Kindred by Octavia E. Butler follows Dana, a black novelist who lives in California, 1978, and is unwillingly transported back to a pre-Civil War Maryland Plantation.
This brief synopsis is already probably enough to make you squirm. I was unsure what I was in for going into this, but I’m glad I read it. The brutality isn’t the focus, so don’t let a dislike of violent writing turn you away from this one. Although there is violence, it is not drawn out or overdone. The true horror of this story is the casual acceptance by everyone–including the victims–of what went on in this time.
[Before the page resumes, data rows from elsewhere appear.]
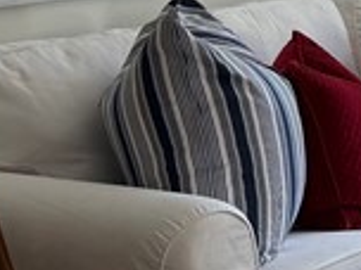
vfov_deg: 9.1
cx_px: 701
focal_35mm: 162
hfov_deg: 11.2
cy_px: 201
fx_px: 1689
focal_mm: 6.76
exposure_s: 1/243
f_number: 1.78
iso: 100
On Dana’s first trip into the past, she saves a small white boy from drowning, and over several trips spanning many years, she becomes friends with the man as he grows up. But even as friends, he still treats her as his property, as something beneath him. The book does a great job of showing the humanity of the slave-owners, how they can convince themselves they feel compassion and even love for their slaves, but still treat them in disgusting, dehumanizing ways. And how a slave could tell themselves ‘he’s not so bad’ even as their master beats them and sells their children away.
Because people will accept anything, eventually, if everyone around them is accepting it too.
It is an amazing human power to be able to believe two contradicting realities at once. To believe you love someone, while believing they are your property. To believe someone is an inhuman monster, while at the same time feeling the need to forgive them.
Slavery is a subject that I, being white, have the luxury to rarely think about. Reading this book made me feel embarrassed for my country, that such a clearly wrong and disgusting thing could go on for so long in a so called ‘civilized’ and ‘advanced’ world. And it made me feel worried for what could come in our future. If we were willing to accept such a thing for so long, what else might we accept?